-- AVAILABLE RECORDS follows --
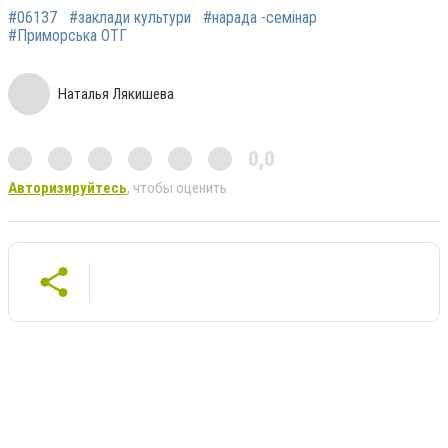
#06137
#заклади культури
#нарада -семінар
#Приморська ОТГ
Наталья Лякишева
0,0
Авторизируйтесь
, чтобы оценить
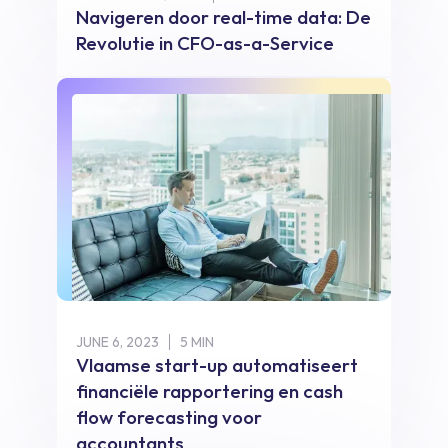
Navigeren door real-time data: De
Revolutie in CFO-as-a-Service
JUNE 6, 2023
5 MIN
Vlaamse start-up automatiseert
financiële rapportering en cash
flow forecasting voor
accountants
-- AVAILABLE RECORDS concluded --
- [WHAT IS REQUIRED]: Please transcribe exactly the line containing "Revolutie in CFO-as-a-Service" and every line after it to the end of the data, and no other lines.

- [SOLUTION FOR THIS PROBLEM]:
Revolutie in CFO-as-a-Service
JUNE 6, 2023
5 MIN
Vlaamse start-up automatiseert
financiële rapportering en cash
flow forecasting voor
accountants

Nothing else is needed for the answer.